On Tue, Mar 29, 2016 at 12:49 AM, Andy Lutomirski <[email protected]> wrote:
> On Tue, Mar 29, 2016 at 12:43 AM, Daniel Vetter <[email protected]> wrote:
>> On Tue, Mar 29, 2016 at 4:39 AM, Andy Lutomirski <[email protected]> wrote:
>>> AFAICT something got rather screwed up in i915 land for 4.5.
>>>
>>> $ git log --oneline --grep='Pretend cursor is always on' v4.5
>>> drivers/gpu/drm/i915/
>>> e2e407dc093f drm/i915: Pretend cursor is always on for ILK-style WM
>>> calculations (v2)
>>>
>>> $ git log --oneline --grep='Pretend cursor is always on' v4.6-rc1
>>> drivers/gpu/drm/i915/
>>> e2e407dc093f drm/i915: Pretend cursor is always on for ILK-style WM
>>> calculations (v2)
>>> b2435692dbb7 drm/i915: Pretend cursor is always on for ILK-style WM
>>> calculations (v2)
>>>
>>> The two patches there are almost, but not quite, the same thing, which
>>> makes me wonder how they both ended up in Linus' tree without an
>>> obvious merge conflict.
>>>
>>> I have no idea what caused this. However, I think (on very little
>>> inspection, but it's consistent with problems I have with 4.5 on my
>>> laptop) that the first one is an *incorrect* fix for a regression in
>>> 4.5 and the second is a correct fix for the same regression. 4.6-rc1
>>> seems okay.
>>>
>>> I reported the regression and everyone involved has known about it for
>>> weeks. Nonetheless, 4.5 final is busted.
>>
>> Quoting from e2e407dc093f
>>
>> "(cherry picked from commit b2435692dbb709d4c8ff3b2f2815c9b8423b72bb)"
>>
>> i.e. this is intentionally twice in the history. We started to soak
>> bugfixes in -next and then cherry pick them because we had too much
>> fun with things blowing up, and also too much fun with really messy
>> conflicts. It's not a botched patch in 4.5 or anything else nefarious
>> at all.
>
> Bah, sorry, I read it wrong. They have the same final state but they
> were on different bases. I somehow reversed this in my head and
> thought they had the same initial state and different final states.
>

Also, sorry for the excessive diatribe. I plead sleepiness and
mis-reading of code.

--Andy

2016-03-30 08:45:14

by Daniel Vetter

[permalink] [raw]
Subject: Re: i915 4.5 bugfix backport and release management issue?

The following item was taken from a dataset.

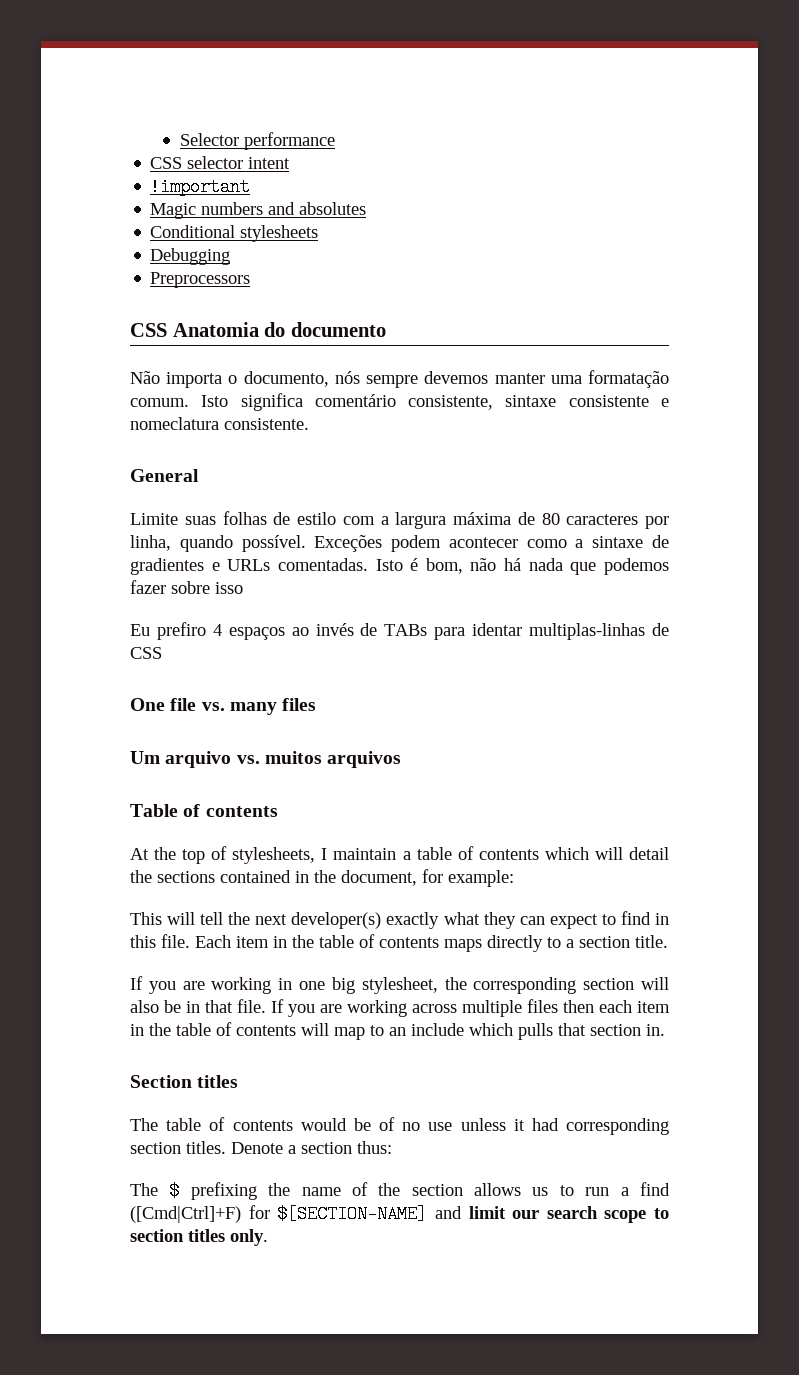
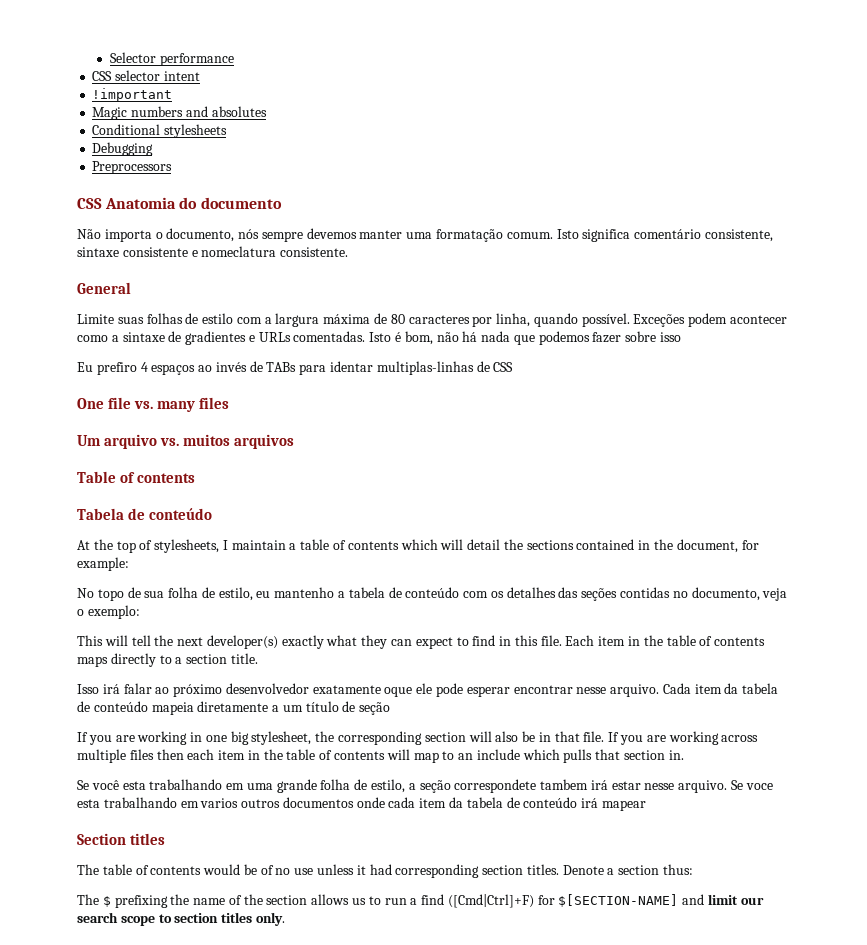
(278, 811) none -> [77,508,212,520] // Tabela de conteúdo
(514, 878) none -> [77,587,788,601] [77,605,140,619] // No topo de sua folha de estilo, eu mantenho a tabela de conteúdo com os detalhes das seções contidas no documento, veja o exemplo:
(668, 941) none -> [77,683,779,697] [77,701,391,715] // Isso irá falar ao próximo desenvolvedor exatamente oque ele pode esperar encontrar nesse arquivo. Cada item da tabela de conteúdo mapeia diretamente a um título de seção
(665, 1030) none -> [77,779,773,793] [77,797,646,811] // Se você esta trabalhando em uma grande folha de estilo, a seção correspondete tambem irá estar nesse arquivo. Se voce esta trabalhando em varios outros documentos onde cada item da tabela de conteúdo irá mapear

On Tue, Mar 29, 2016 at 6:16 PM, Andy Lutomirski <[email protected]> wrote:
> On Tue, Mar 29, 2016 at 12:49 AM, Andy Lutomirski <[email protected]> wrote:
>> On Tue, Mar 29, 2016 at 12:43 AM, Daniel Vetter <[email protected]> wrote:
>>> On Tue, Mar 29, 2016 at 4:39 AM, Andy Lutomirski <[email protected]> wrote:
>>>> AFAICT something got rather screwed up in i915 land for 4.5.
>>>>
>>>> $ git log --oneline --grep='Pretend cursor is always on' v4.5
>>>> drivers/gpu/drm/i915/
>>>> e2e407dc093f drm/i915: Pretend cursor is always on for ILK-style WM
>>>> calculations (v2)
>>>>
>>>> $ git log --oneline --grep='Pretend cursor is always on' v4.6-rc1
>>>> drivers/gpu/drm/i915/
>>>> e2e407dc093f drm/i915: Pretend cursor is always on for ILK-style WM
>>>> calculations (v2)
>>>> b2435692dbb7 drm/i915: Pretend cursor is always on for ILK-style WM
>>>> calculations (v2)
>>>>
>>>> The two patches there are almost, but not quite, the same thing, which
>>>> makes me wonder how they both ended up in Linus' tree without an
>>>> obvious merge conflict.
>>>>
>>>> I have no idea what caused this. However, I think (on very little
>>>> inspection, but it's consistent with problems I have with 4.5 on my
>>>> laptop) that the first one is an *incorrect* fix for a regression in
>>>> 4.5 and the second is a correct fix for the same regression. 4.6-rc1
>>>> seems okay.
>>>>
>>>> I reported the regression and everyone involved has known about it for
>>>> weeks. Nonetheless, 4.5 final is busted.
>>>
>>> Quoting from e2e407dc093f
>>>
>>> "(cherry picked from commit b2435692dbb709d4c8ff3b2f2815c9b8423b72bb)"
>>>
>>> i.e. this is intentionally twice in the history. We started to soak
>>> bugfixes in -next and then cherry pick them because we had too much
>>> fun with things blowing up, and also too much fun with really messy
>>> conflicts. It's not a botched patch in 4.5 or anything else nefarious
>>> at all.
>>
>> Bah, sorry, I read it wrong. They have the same final state but they
>> were on different bases. I somehow reversed this in my head and
>> thought they had the same initial state and different final states.
>>
>
> Also, sorry for the excessive diatribe. I plead sleepiness and
> mis-reading of code.

Thanks. We really appreciate friendly discussions here on intel-gfx,
the technical challenges are hard enough as is.
-Daniel
--
Daniel Vetter
Software Engineer, Intel Corporation
+41 (0) 79 365 57 48 - http://blog.ffwll.ch